NEWS

Backstrom Park expected to open soon

Tim Doherty
American Staff Writer

The story

In 2013, plans began to coalesce for the creation of the first park owned by Lamar County.

The proposed park, which would cover about 3 acres between Oak Grove Optimist Park and Hegwood Road, would become the first under the county’s patronage.

“We have some smaller parks in the county, but they are city-owned,” said District 4 Supervisor Phillip Carlisle, who spearheaded the effort.

The $400,000 project received the support of Southern District Transportation Commissioner Tom King, and with his help, the county secured a $300,000 Transportation Alternative Programs grant from the Mississippi Department of Transportation.

The MDOT grant was applicable because plans call for a 10-foot-wide, concrete walking path that winds over about 1/3 mile. Plans also call for a raised, wooden boardwalk running about 120 feet through woods and wetlands on the eastern edge of the park.

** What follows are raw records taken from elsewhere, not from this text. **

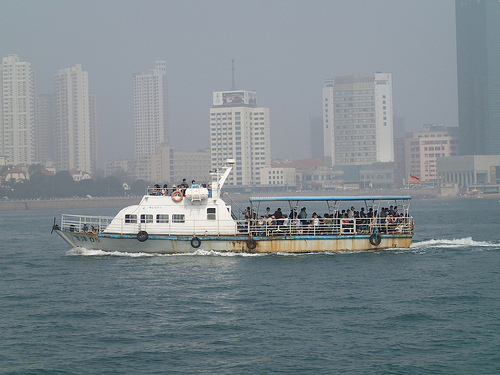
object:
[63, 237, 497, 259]
wave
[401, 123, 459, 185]
building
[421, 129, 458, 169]
wall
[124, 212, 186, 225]
windows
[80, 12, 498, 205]
pillars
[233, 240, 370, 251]
rust spots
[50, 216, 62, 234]
tip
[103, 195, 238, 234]
cabin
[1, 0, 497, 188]
buildings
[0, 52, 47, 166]
building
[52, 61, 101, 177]
building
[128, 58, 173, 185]
building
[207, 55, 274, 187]
building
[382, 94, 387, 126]
window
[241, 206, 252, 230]
person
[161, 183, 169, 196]
person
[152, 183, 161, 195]
person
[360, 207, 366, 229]
person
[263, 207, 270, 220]
person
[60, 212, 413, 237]
railings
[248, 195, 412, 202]
roof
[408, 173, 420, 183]
flag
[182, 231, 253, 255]
object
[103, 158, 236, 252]
white boat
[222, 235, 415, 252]
side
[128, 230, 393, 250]
rings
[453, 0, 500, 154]
black building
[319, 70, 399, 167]
building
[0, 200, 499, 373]
water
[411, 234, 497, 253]
wake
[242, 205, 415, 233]
people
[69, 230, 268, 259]
floats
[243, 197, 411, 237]
shelter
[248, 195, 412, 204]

A decorative fence would run along the eastern edge of the park along Hegwood.

Neel-Schaffer Inc. was selected by the county to design and draw plans for the park.

The county received a $9,000 Dr Pepper Snapple KaBoom Grant to buy playground equipment, and a grassroots organization, called Lamar County Park Partners, took over fundraising and collected more than $100,000 for what has become J’s Place.

What happened?

Construction for the rest of the park had been bid, and work was supposed to have begun in fall 2014.

But a paperwork glitch voided a $330,000 bid awarded in June to Walker Construction in Wiggins, and required the county to rebid the project.

In early December, supervisors approved a $345,180 bid for construction from Floore Industrial Contractors Inc. of Moss Point.

Later in the month, supervisors surprised their colleague Mike Backstrom, announcing that the park would bear the name of the longtime District 1 supervisor. Backstrom had announced earlier in the year that he would not seek a seventh term on the board.

J’s Place opened in late 2014, but during a meeting in late February, it was decided that the playground would have to be closed while construction and landscaping got underway.

Construction began March 16.

What’s next?

Officials are circling Labor Day on their calendar for the park’s official grand opening, though it could be signed off on prior to that.

“What we’d kind of like to shoot for is a Labor Day ribbon cutting, which is not to say that it may not be open before that,” Carlisle said. “I think that’s a very safe guesstimate.”

Barring unforeseen weather delays, Neel-Schaffer Vice President Michael Essary said construction on the American with Disabilities Act-accessible park should be completed this week.

“(FIC project manager Doug Parten) has made tremendous progress over the past month,” Essary said. “And his completion date, unless it comes raining, would be Aug. 7.”

Grass, both sodded and hydroseeded, was to be done over the past weekend, and Essary said Parten intended to tend to the watering over the next few weeks.

The boardwalk was expected to be completed no later than early this week, the fencing to finish by week’s end.

Carlisle said a bathroom facility also has been added to the park project, saving a long walk to the current restrooms located at the center of the Optimist Park facility.

Essary said wooded areas also were spruced and tidied, like a barber grooming a mop of unruly hair.

“If you haven’t been out there, we’ve cleared underneath the trees for safety, and it looks great,” Essary said. “It’s shady, so if you’re walking, it’s probably 20 degrees cooler than at the ball fields.

“It really looks good.”

Though incomplete, Carlisle said Backstrom Park earned rave reviews from visitors during a recent youth baseball tournament that drew about 20 teams from six different states.

“I was talking to the regional director, and he was just going on and on, first about the (ball fields),” Carlisle said. “He said he’d been coming to our park for a number of years and said that the turnaround at that park had just been enormous and he promised me, ‘I’m going to book your park up.’

“But he also said, ‘That family park, that really, really helps,’ so it’s going to be a great venue, just added to the ball fields that we already have.”